Helmuth has spared me his evening visits since we had our show-down; so when Sally came in, about six o’clock, to ask if she might borrow a book from the library, I let her browse for a few moments, while concluding a paragraph of this, then opened up our conversation again.
Most regrettably, as it turned out, I chose the subject of Helmuth as a lead in. I asked her what she thought of him.
While still searching the shelves for something readable, she said: ‘He’s terribly distinguished-looking, isn’t he?’
‘The Roebuck probably thinks of the Lion that way till he takes a big jump and fixes his claws in her back,’ I remarked acidly.
‘Am I supposed to be the Roebuck in this analogy?’ she enquired.
‘You might be,’ I murmured, ‘and while Dr. Lisický’s eyes and hair give him some resemblance to the King of Beasts, you can take it from me that there is nothing kingly about his mind; it is as low as that of any reptile.’
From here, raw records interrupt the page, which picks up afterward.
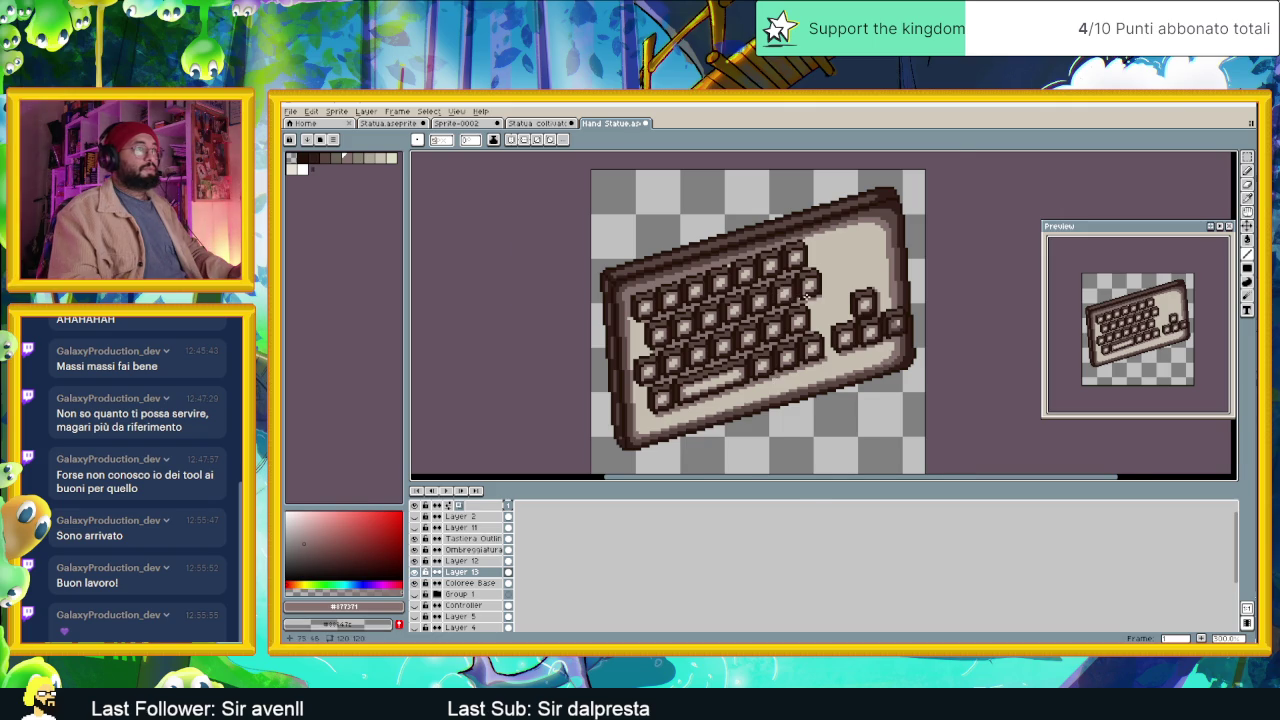
scroll(805, 295, up, 1)
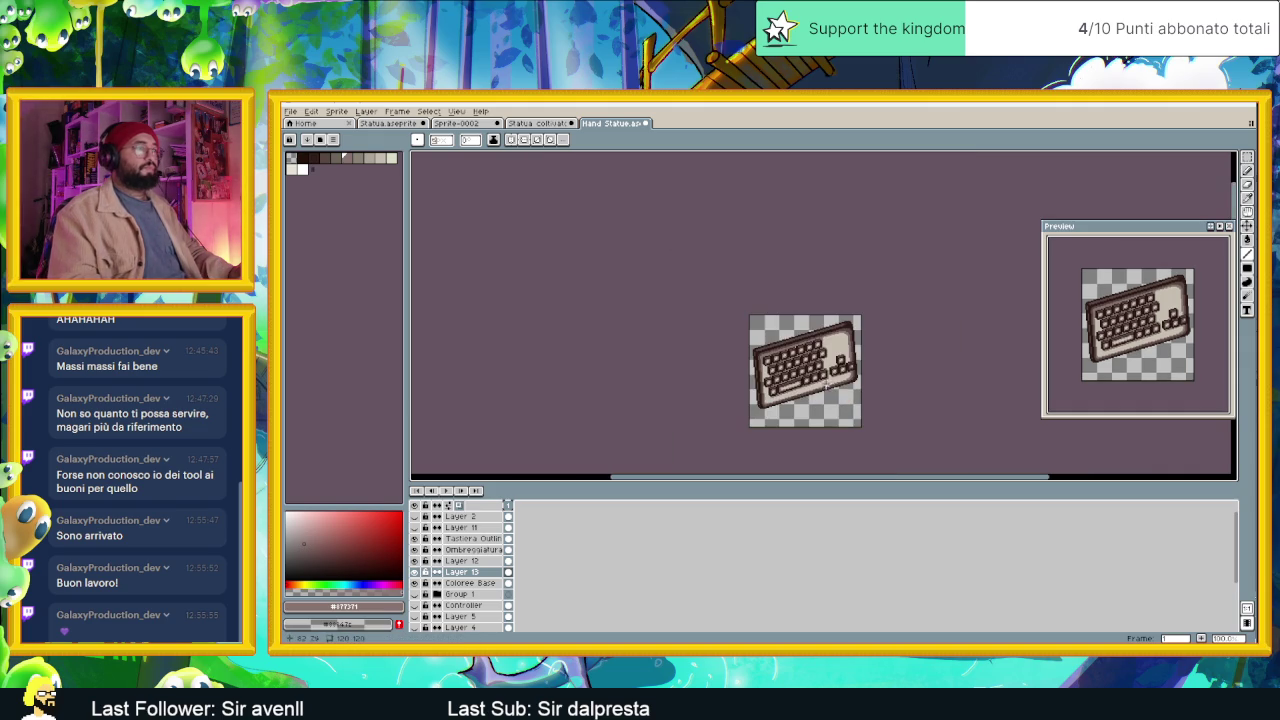
scroll(831, 372, down, 3)
scroll(831, 407, up, 1)
scroll(755, 294, up, 1)
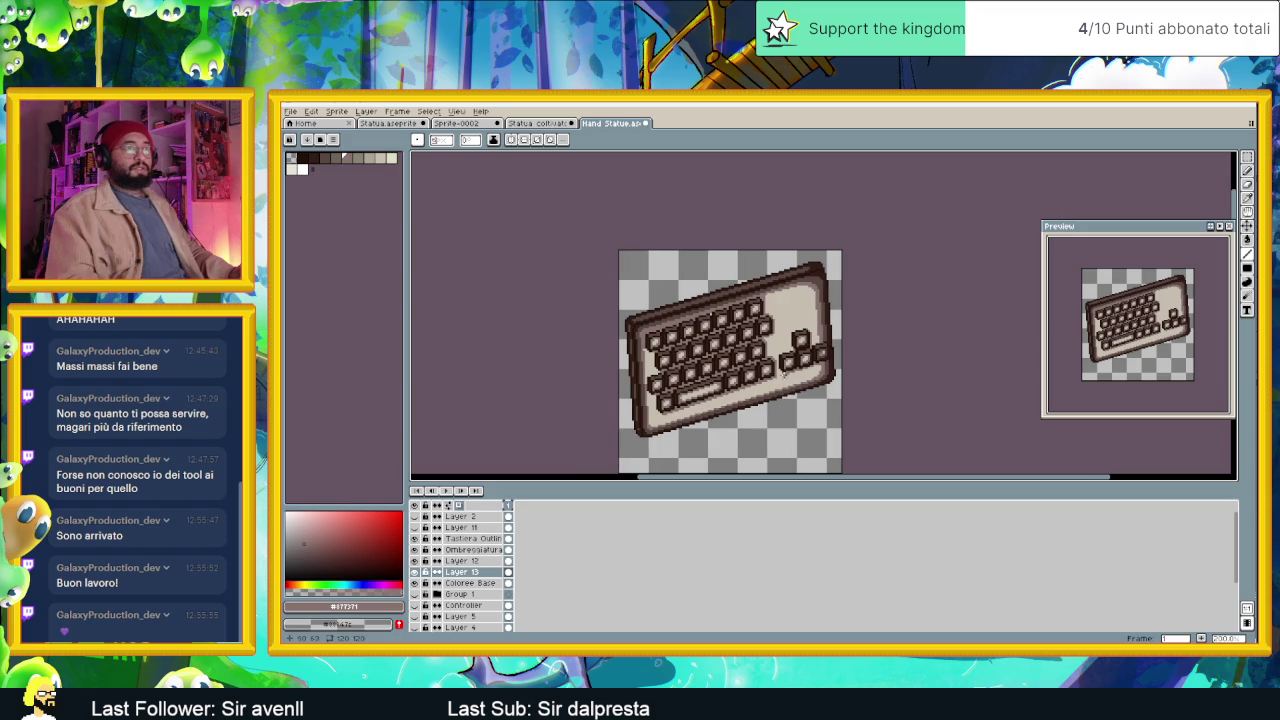
scroll(756, 294, up, 1)
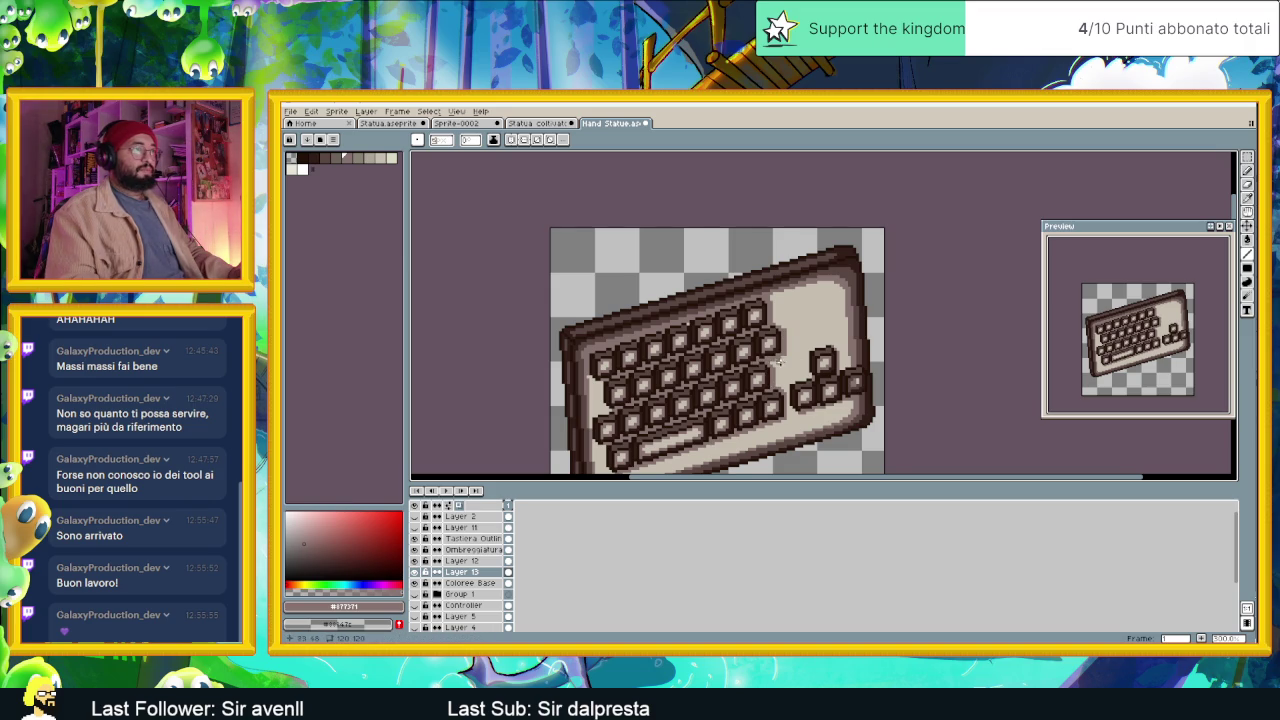
drag(791, 378, 785, 348)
She straightened herself a little, but continued to keep her back turned, as she replied: ‘I gathered from Dr. Lisický this morning that you have recently taken an acute dislike to him. That sort of twist in the mentality of a permanent invalid against the person who is looking after them does sometimes occur; but you should do your best to fight it. Personally, from what little I have so far seen of the Doctor, I think him a most intelligent and charming man; and I am not going to encourage your morbid ideas by letting you say such horrid things to me about him.’
Like an idiot, I did not see the red light, but plunged in further with a sneer: ‘Since you think him “distinguished-looking, intelligent and charming” it’s pretty clear that he is well on the way to getting you where he wants you already. But I warn you that he has the morals of a sewer-rat. He made your predecessor his mistress, drove her half-crazy with neglect, then, when a respectable fellow wanted to marry her, he started to sleep with her again for the fun of busting up her engagement.’
Suddenly Nurse Cardew swung round on me; her blue eyes were hard and her freckled face flushed.
‘Listen to me, Toby Jugg!’ she exclaimed angrily. ‘At tea-time this afternoon I thought I was going to like you, and I’m still prepared to do so; but we had better get matters straight before we go any further. When I took on this job I was not told that you were a mental case, and I don’t believe that, strictly speaking, you are one. But Dr. Lisický warned me last night that you’ve got a mind like a cesspool, and that your letters have to be censored because of the obscenities you put in them. What you have just said of him is obviously a wicked and disgusting lie. I’m not narrow-minded but I don’t like filth and I don’t like slander; so for the future you will kindly refrain from both in my presence, or I’ll chuck up the case and go back to London.’
‘Okay!’ I snapped. ‘I won’t sully your shell-like ears again. But if you prefer to believe Dr. Helmuth Lisický rather than me, it will be your own fault if you get yourself seduced.’
At that she flounced out of the room, and a few minutes later I was regretting that I had put her back up. Personally I don’t give a damn if Helmuth makes her his mistress, but it seemed only fair to warn her of the sort of man he is. Where I was stupid was in putting it so bluntly, and in losing my temper with her because she wouldn’t believe me.
In normal circumstances I should have handled the business much more tactfully; but the truth is that my nerves are in absolute shreds, so that I am hardly responsible for what I am saying, and my temper is as liable to snap as the over-taut string of a violin. But how could it be otherwise, seeing what I may have to face tonight?